On the behavioural side of human enterprise, beyond methodology and technology, beyond policy and administration, are expectations of effective inter-personal and organisational communication and cultivation of decency and common sense to establish an environment of cooperative social action and spirit of reconciliation, assimilation and integration. Consoling a broken heart is a wonderful cause. Politicians and administrators need to know that reality makes its own space that cannot be denied. Study of stress and coping suggests approaches to governing of men to create soothing effect because words have power to impact. Review of traditional models used in public administration suggests fresh idioms and analogies, uniquely useful. History, case studies and new areas of research could provide a vision for a better future. Literature is an important resource, for it complements and supplements what is gained from professional writings.

The bureaucratic model often ‘forces’ the material of administrative history. It is useful for perceiving similarities between business and governmental institutions in the modern period of the west, and for similar purposes. But when it is used in studying the cooperative endeavour of distant times or other cultures, it forces upon them a modern western interpretation which is inappropriate. Situations that are not modern or western are made to appear “primitive” because of not fitting in western culture, the Germany of Max Weber in particular.

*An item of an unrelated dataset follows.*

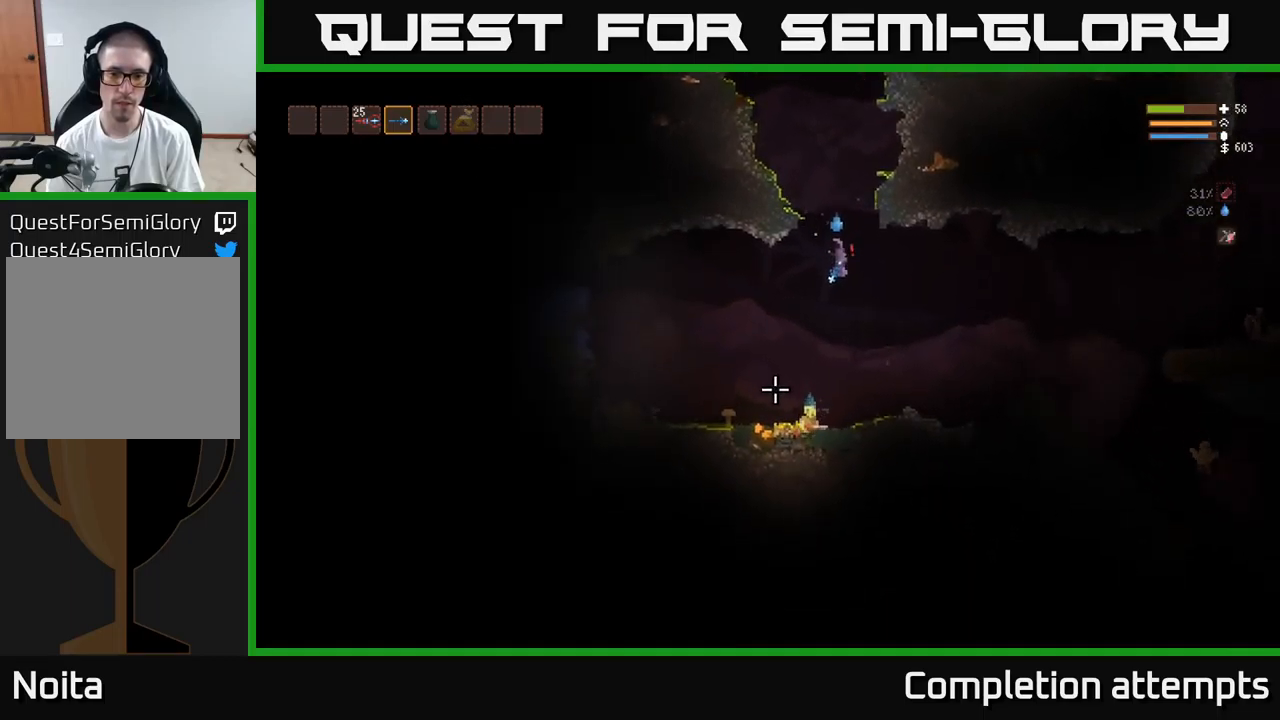
{"buttons": [], "left_stick": "left", "right_stick": "down", "events": [[117, "right_stick", "down"], [267, "R2", "down"], [367, "R2", "up"]]}
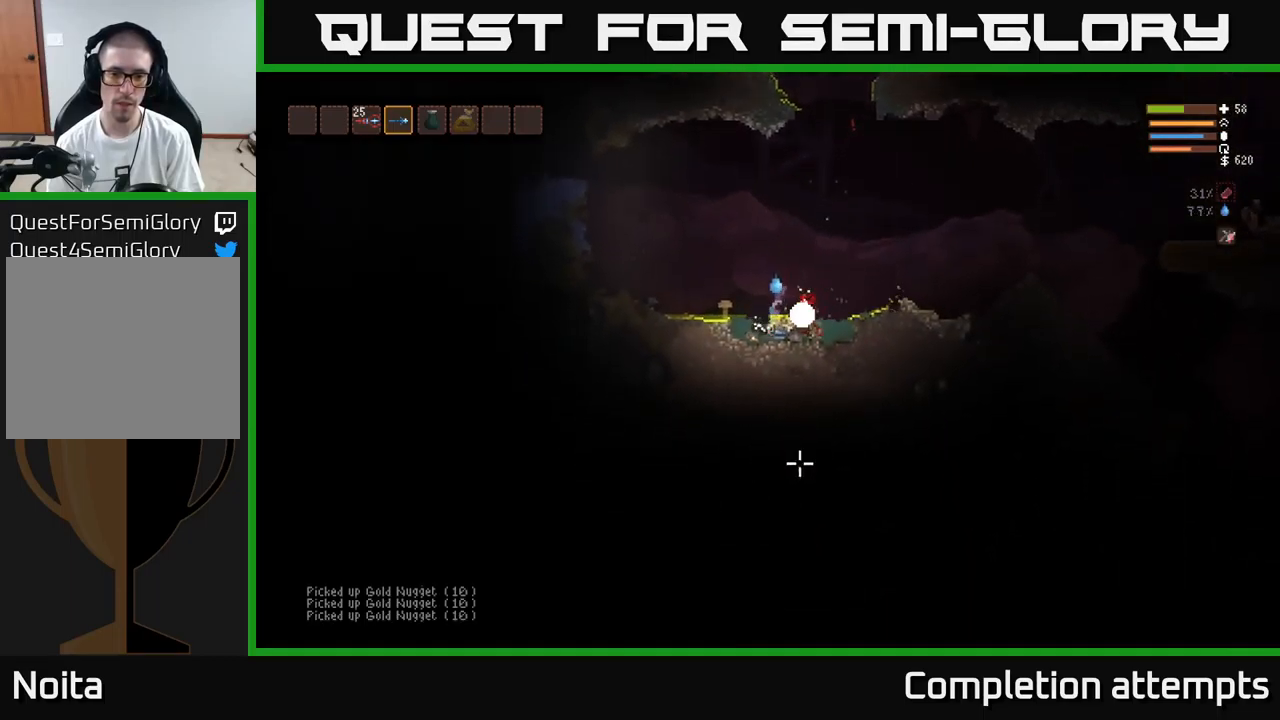
{"buttons": [], "left_stick": "right", "right_stick": "down-right", "events": [[100, "right_stick", "down-right"], [167, "left_stick", "right"], [217, "L2", "down"], [467, "L2", "up"]]}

The lens of rational co-operative action could bring into meaningful focus a wide variety of human situations. It can be used in developing policy and strategy for nation building as well as promotion of international relations and human rights. One advantage of the bureaucratic perspective is that it applies more easily to a situation for which there is no written record. A central question is “How has the human species managed to achieve an increasingly high level of cooperation, evidenced by more complex societies and multiplication of numbers of humans?” in answering this question, it will be discovered that a great deal is relevant before and beyond the bureaucratic framework. Another advantage of the perspective of rational co-operative action is that it permits a fuller and more perceptive account for the factor of physical technology in human co-operation.

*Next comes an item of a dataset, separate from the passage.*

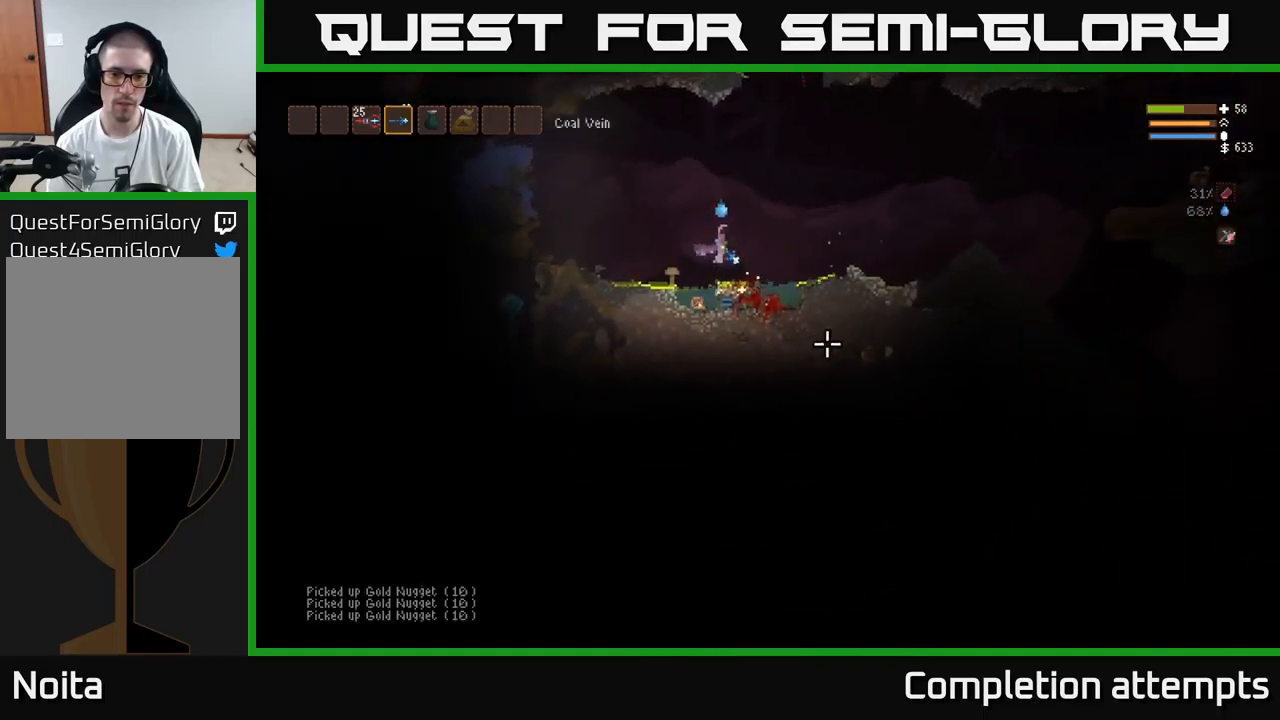
{"buttons": [], "left_stick": "left", "right_stick": "left", "events": [[134, "right_stick", "down-left"], [234, "right_stick", "left"], [300, "left_stick", "center"], [384, "left_stick", "left"]]}
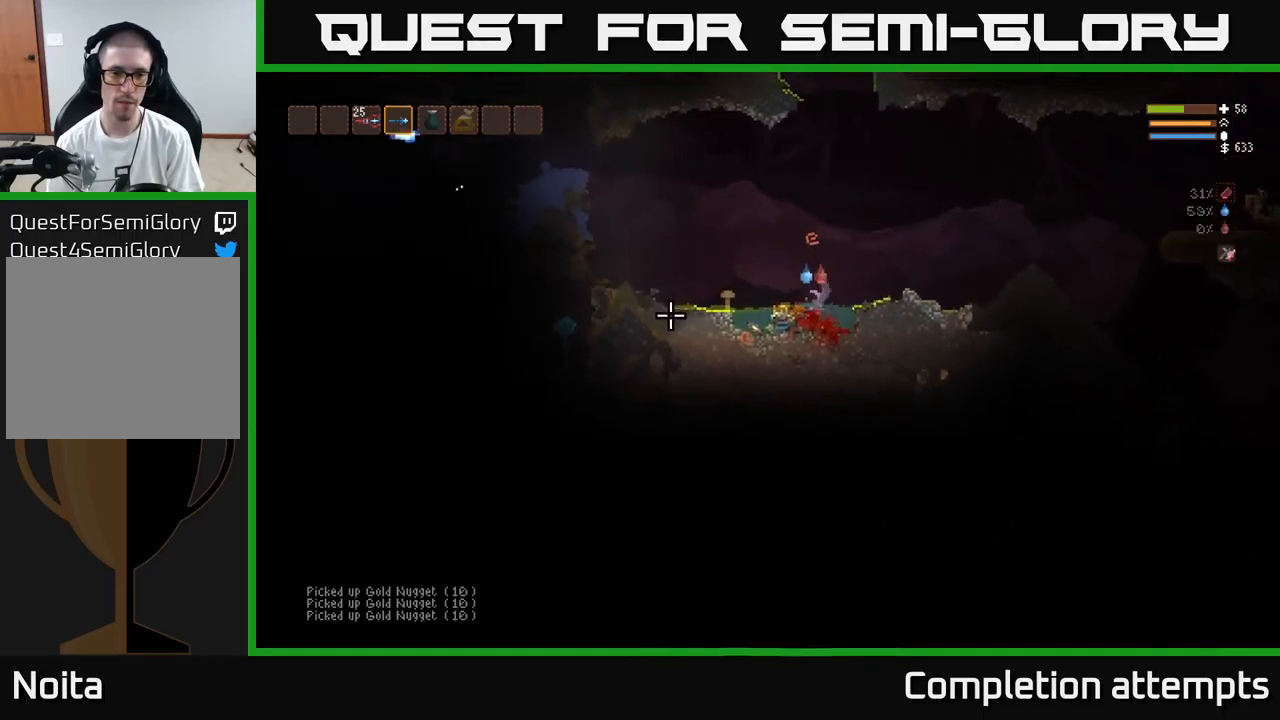
{"buttons": ["L2"], "left_stick": "left", "right_stick": "left", "events": [[150, "L2", "down"]]}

We do not know where, in the literature in which administration is the avowed centre of interest, one would find such matters probed. What areas of administrative history have been explored, and what remain unexplored and appear promising? Ancient administration needs to be scrutinised by someone who is not only interested centrally in administration but who is prepared to make use of some of the sharper conceptual tools of contemporary social science. Some evidence indicates, for example, that while the Romans may have borrowed some political theories from the Greek archipelago, they borrowed some administrative technology from the Nile Valley. Research has to verify facts. It needs resolve, time and resources.

Histories of Greece and Rome show that incompetence of administration and the breakdown of administration accompanied the disintegration of the state and civilisations. Important social science research is possible into the relationship between administrators and the rise and fall of what we call civilisation.

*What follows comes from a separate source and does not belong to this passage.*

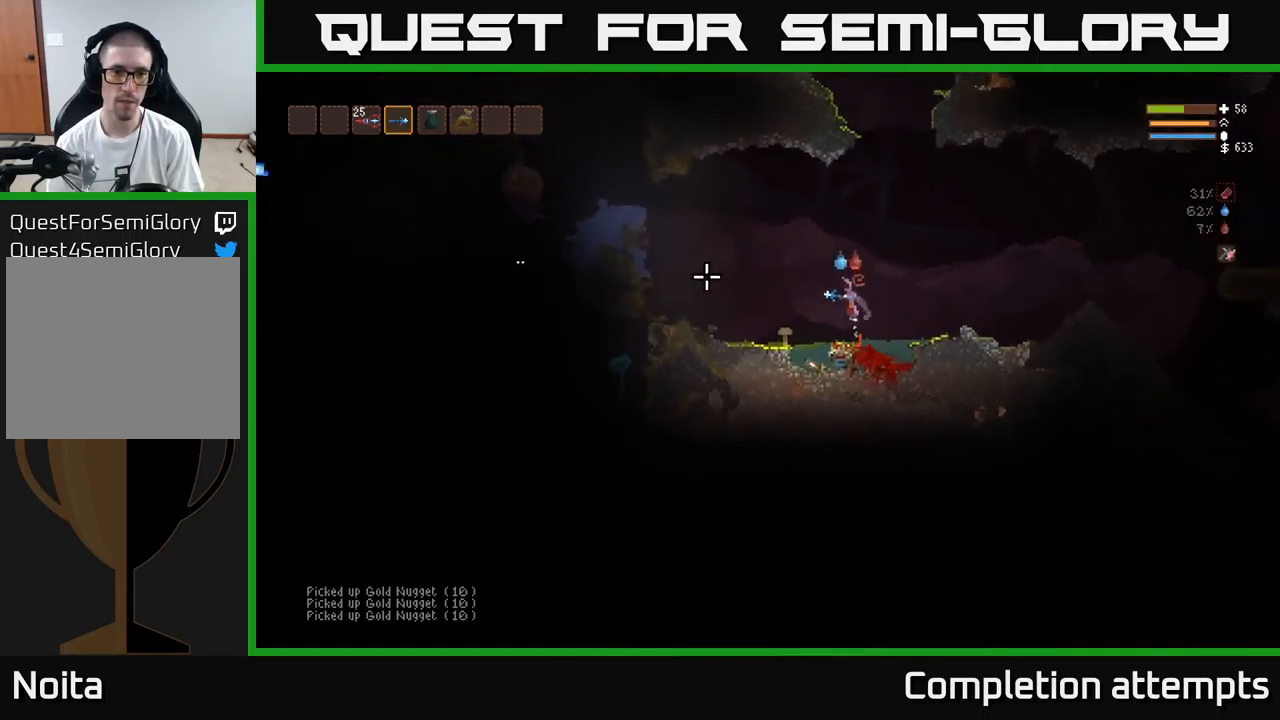
{"buttons": ["R2"], "left_stick": "left", "right_stick": "left", "events": [[117, "L2", "up"], [300, "L2", "down"], [434, "R2", "down"], [467, "L2", "up"]]}
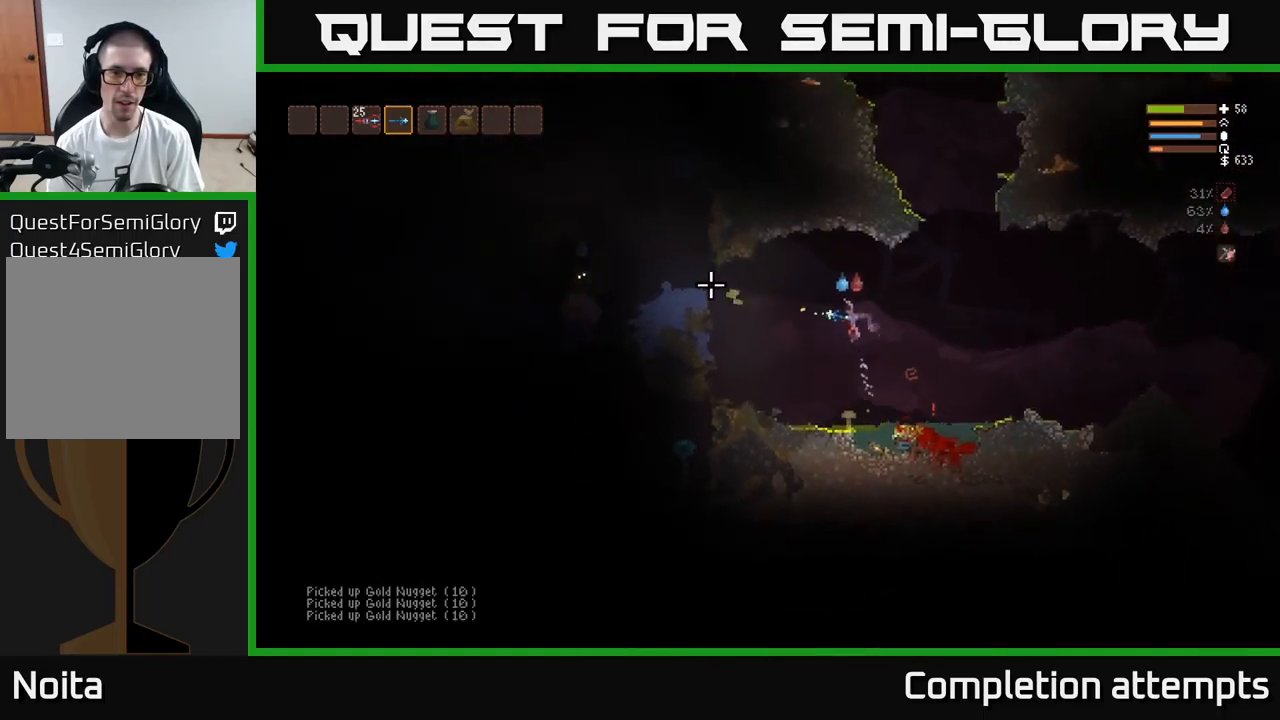
{"buttons": [], "left_stick": "left", "right_stick": "left", "events": [[34, "R2", "up"], [184, "L2", "down"], [317, "L2", "up"]]}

From a foreign policy perspective, more of the facts that continue to be unexposed need research for the world at large and diplomats and politicians in particular to help resolve conflicts such as the Kashmir dispute and the Palestine issue. The international community is surprisingly unaware of existing brutalities and future dangers that confront humanity mostly in the less developed world. My heroes are your terrorists as long we do not make an effort to understand the nature of global terrorism, prejudice and hate. The East and West, all may be aware of Islamophobia and Xenophobia. But have effective measures been taken against hate mongers? Obviously, it is inaction and apathy that leads to problems that grow into crises beyond control and containment. Perceptions need to be correct, not based on ignorance and deceit.

From the view point of economic development and improved bilateral and multilateral relations, countries need to focus on trade and commerce and administration of mercantilism. Some preconditions have to be satisfied and firmly institutionalised. A culture of hostility and war-mongering never enables the promotion of administration of mercantilism. Development and progress needs an environment of peace and security. Moreover, lack of concern with the mercantile experience may owe something to the historical victory, of free trade thinking of the nineteenth century, to a passive, lingering suspicion that mercantilism was all a gigantic mistake in human history, corrected by Adam Smith.

We need to broaden our vision. It is necessary to crawl out of our professional shell. Adequate histories of the development of public policies in the respective functional areas as well as of personalities and developing technologies would be especially valuable. We need to learn from our experiences to discover blind spots. Administration is the central character of modern government. Decency and common sense can help us focus on real issues.